6 of 7 people found the following review helpful
It Was a Fine Time for Music and Protest,
This review is from: The Armageddon Rag (Paperback)
Ok, nowadays, when you hear Martin's name, the instant association is (deservedly) with Game of Thrones. But Martin is far from a one-dimensional writer, as this book proves.
Here we find ourselves immersed in the modern world of the eighties, looking back at the music scene of the sixties and seventies, through the eyes of disillusioned journalist/novelist/former radical Sandy Blair, as he investigates the rather grisly murder of a rock band promoter most closely associated with the hard rock band Nazgul, whose lead singer was assassinated while performing.
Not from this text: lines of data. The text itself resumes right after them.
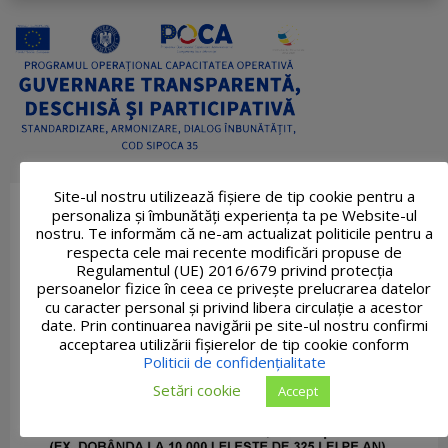
Site-ul nostru utilizează fişiere de tip cookie pentru a
personaliza și îmbunătăți experiența ta pe Website-ul
nostru. Te informăm că ne-am actualizat politicile pentru a
respecta cele mai recente modificări propuse de
Regulamentul (UE) 2016/679 privind protecția
persoanelor fizice în ceea ce privește prelucrarea datelor
cu caracter personal și privind libera circulație a acestor
date. Prin continuarea navigării pe site-ul nostru confirmi
acceptarea utilizării fişierelor de tip cookie conform
Politicii de confidențialitate
Setări cookie
Accept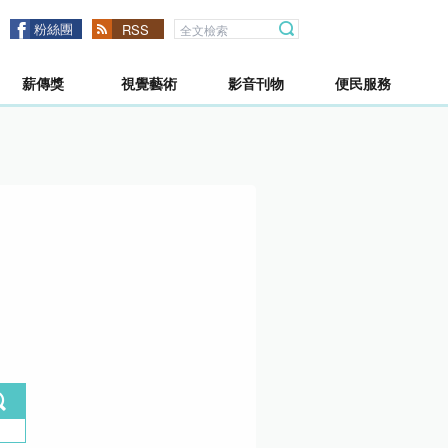
粉絲團
RSS
薪傳獎
視覺藝術
影音刊物
便民服務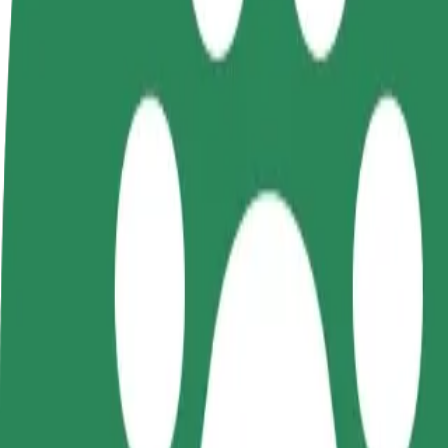
Preguntas frecuentes
Colaborar como conductor
Colaborar como repartidor
Añ
Gana dinero colaborando
Reparte comida y cobra todas las
Ll
con Bolt
semanas
ga
Cómo ir de "Galeria Echo" a "Dworzec autobusowy
¿Buscas la mejor manera de ir de "Galeria Echo" a "Dworzec autobuso
Origen
Galeria Echo
Destino
Dworzec autobusowy
Comodidad y confort a un botón de distancia
Bolt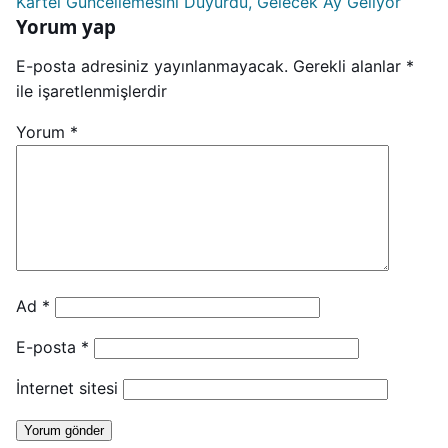
Kartel Güncellemesini Duyurdu, Gelecek Ay Geliyor
Yorum yap
E-posta adresiniz yayınlanmayacak.
Gerekli alanlar
*
ile işaretlenmişlerdir
Yorum
*
Ad
*
E-posta
*
İnternet sitesi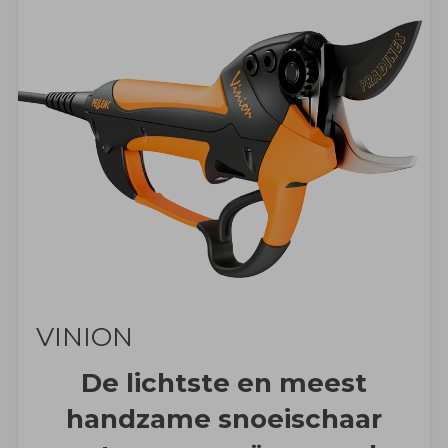
VINION
De lichtste en meest
handzame snoeischaar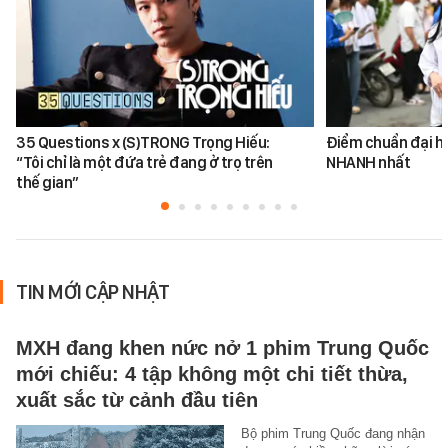
35 Questions x (S)TRONG Trọng Hiếu:
Điểm chuẩn đại h
“Tôi chỉ là một đứa trẻ đang ở trọ trên
NHANH nhất
thế gian”
TIN MỚI CẬP NHẬT
MXH đang khen nức nở 1 phim Trung Quốc
mới chiếu: 4 tập không một chi tiết thừa,
xuất sắc từ cảnh đầu tiên
Bộ phim Trung Quốc đang nhận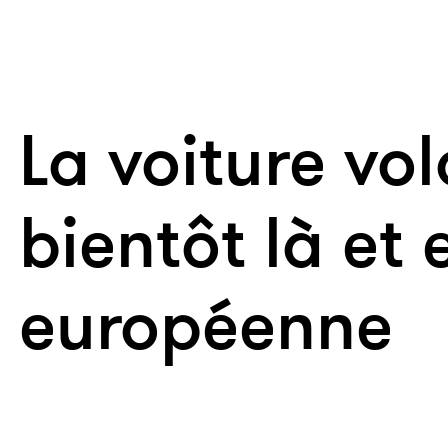
La voiture vo
bientôt là et e
européenne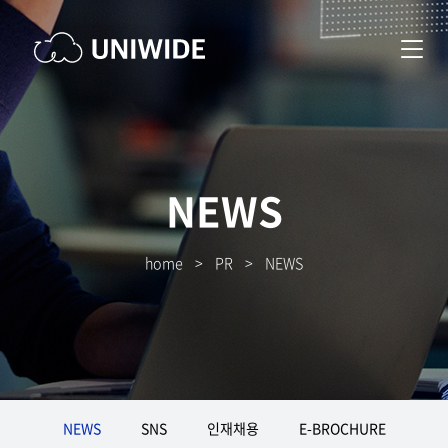
NEWS
home
>
PR
>
NEWS
NEWS
SNS
인재채용
E-BROCHURE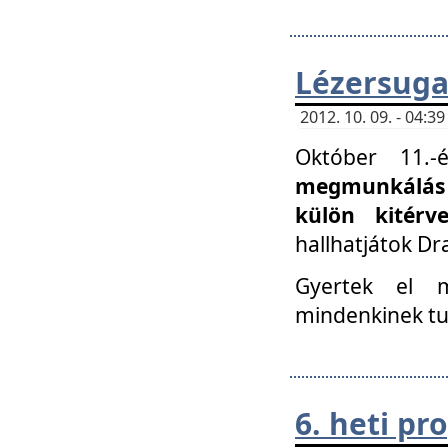
Lézersuga
2012. 10. 09. - 04:
Október 11.
megmunkálás 
külön kitér
hallhatjátok D
Gyertek el 
mindenkinek tu
6. heti p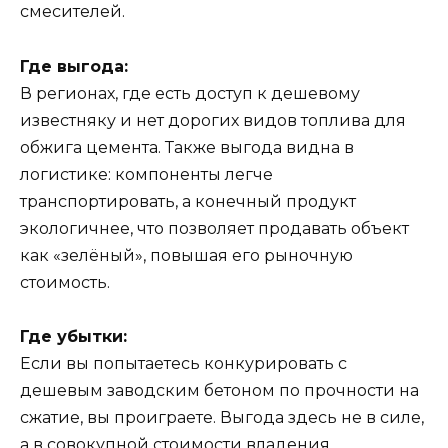
смесителей.
Где выгода:
В регионах, где есть доступ к дешевому
известняку и нет дорогих видов топлива для
обжига цемента. Также выгода видна в
логистике: компоненты легче
транспортировать, а конечный продукт
экологичнее, что позволяет продавать объект
как «зелёный», повышая его рыночную
стоимость.
Где убытки:
Если вы попытаетесь конкурировать с
дешевым заводским бетоном по прочности на
сжатие, вы проиграете. Выгода здесь не в силе,
а в совокупной стоимости владения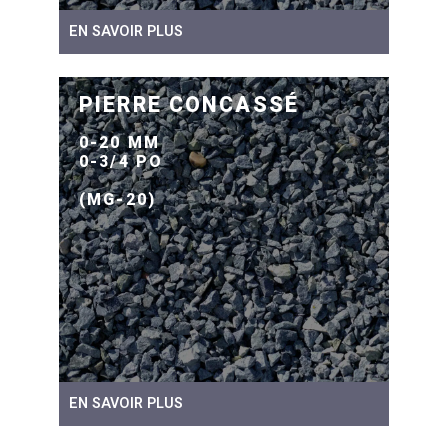
EN SAVOIR PLUS
PIERRE CONCASSÉ
0-20 MM
0-3/4 PO
(MG-20)
EN SAVOIR PLUS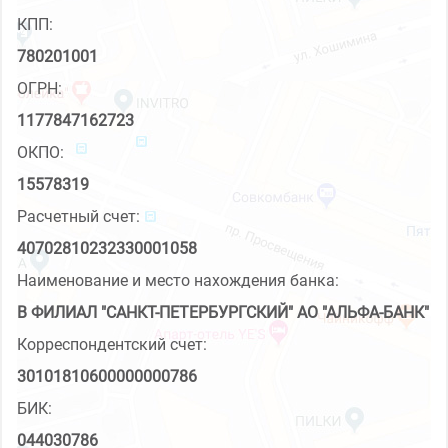
КПП:
780201001
ОГРН:
1177847162723
ОКПО:
15578319
Расчетный счет:
40702810232330001058
Наименование и место нахождения банка:
В ФИЛИАЛ "САНКТ-ПЕТЕРБУРГСКИЙ" АО "АЛЬФА-БАНК"
Корреспондентский счет:
30101810600000000786
БИК:
044030786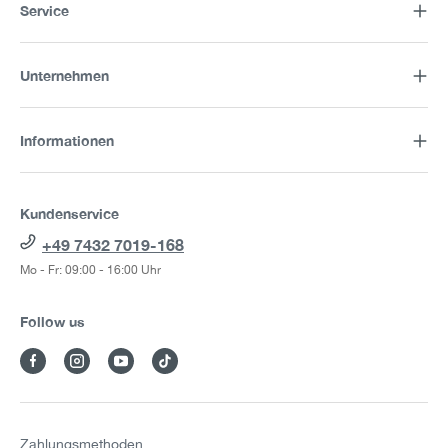
Service
Unternehmen
Informationen
Kundenservice
+49 7432 7019-168
Mo - Fr: 09:00 - 16:00 Uhr
Follow us
Zahlungsmethoden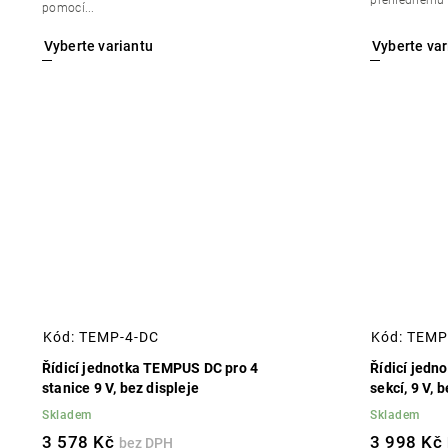
pomocí...
Kód:
TEMP-4-DC
Kód:
TEMP
Řídicí jednotka TEMPUS DC pro 4
Řídicí jedn
stanice 9 V, bez displeje
sekcí, 9 V, 
Skladem
Skladem
3 578 Kč
3 998 Kč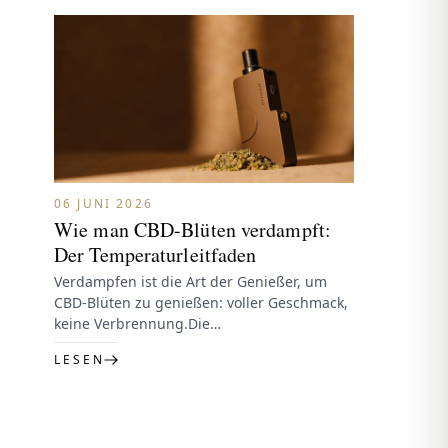
06 JUNI 2026
Wie man CBD-Blüten verdampft:
Der Temperaturleitfaden
Verdampfen ist die Art der Genießer, um
CBD-Blüten zu genießen: voller Geschmack,
keine Verbrennung.Die
TemperaturbereicheNiedrig (~160–177°C) —
LESEN
der meiste Geschmack, leichteste Wirkung,
bewahrt die…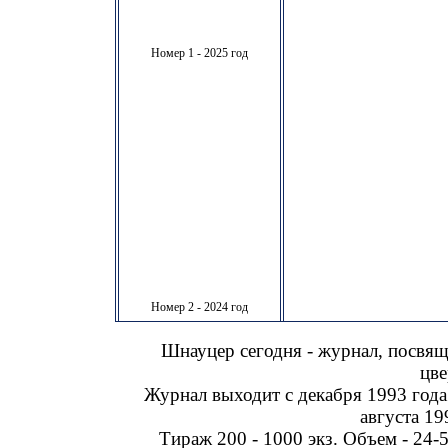
Номер 1 - 2025 год
Номер 2 - 2024 год
Шнауцер сегодня - журнал, посвя
цве
Журнал выходит с декабря 1993 года
августа 19
Тираж 200 - 1000 экз. Объем - 24-5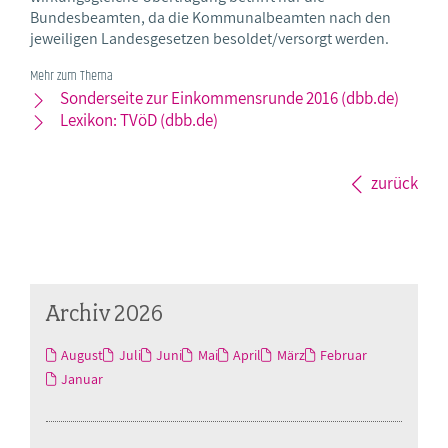
Bundesbeamten, da die Kommunalbeamten nach den
jeweiligen Landesgesetzen besoldet/versorgt werden.
Mehr zum Thema
Sonderseite zur Einkommensrunde 2016 (dbb.de)
Lexikon: TVöD (dbb.de)
zurück
Archiv 2026
August
Juli
Juni
Mai
April
März
Februar
Januar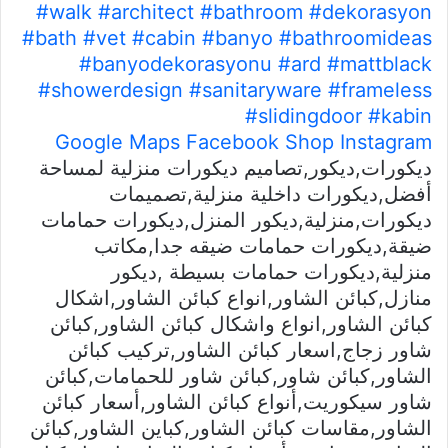
#walk
#architect
#bathroom
#dekorasyon
#bath
#vet
#cabin
#banyo
#bathroomideas
#banyodekorasyonu
#ard
#mattblack
#showerdesign
#sanitaryware
#frameless
#slidingdoor
#kabin
Google Maps
Facebook Shop
Instagram
ديكورات,ديكور,تصاميم ديكورات منزلية لمساحة
أفضل,ديكورات داخلية منزلية,تصميمات
ديكورات,منزلية,ديكور المنزل,ديكورات حمامات
ضيقة,ديكورات حمامات ضيقه جدا,مكاتب
منزلية,ديكورات حمامات بسيطة ,ديكور
منازل,كبائن الشاور,انواع كبائن الشاور,اشكال
كبائن الشاور,انواع واشكال كبائن الشاور,كبائن
شاور زجاج,اسعار كبائن الشاور,تركيب كبائن
الشاور,كبائن شاور,كبائن شاور للحمامات,كبائن
شاور سيكوريت,أنواع كبائن الشاور,أسعار كبائن
الشاور,مقاسات كبائن الشاور,كباين الشاور,كبائن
The trail leads through Sandy's sixties friends and associates and on to the SDS and other super-radical groups.
All very normal, could-have-totally happened - till Martin throws in a quiet, subtle, never totally in sight brush with the supernatural that, by the end of the book, just might make your hairs stand on end and have you totally confused as to who to cheer for.
Martin details the music, the belief in change, the youthful optimism of the counter-culture and their defeats and clashes with authority that is sure to invoke strong feelings of nostalgia for those who lived through and were part of that period. At the same time, he shows just what happened to those who were part of that time, as they aged and were faced with the realities of work and supporting a family. There are quotes from various songs of the period throughout the book, some as chapter headings, others woven into the dialog, that do much bring the period to life (for those that remember those songs). His characterization of Sandy is excellent, and many of the supporting characters come through as very distinct, believable, and in many cases somewhat eccentric people. His ending is excellent and surprising, suspenseful right to the final climax.
There's an awful lot to like here, though perhaps it might not resonate as well with younger readers, though even they should be captivated by the both the finely drawn characters and the suspense. As for me, I thoroughly enjoyed it.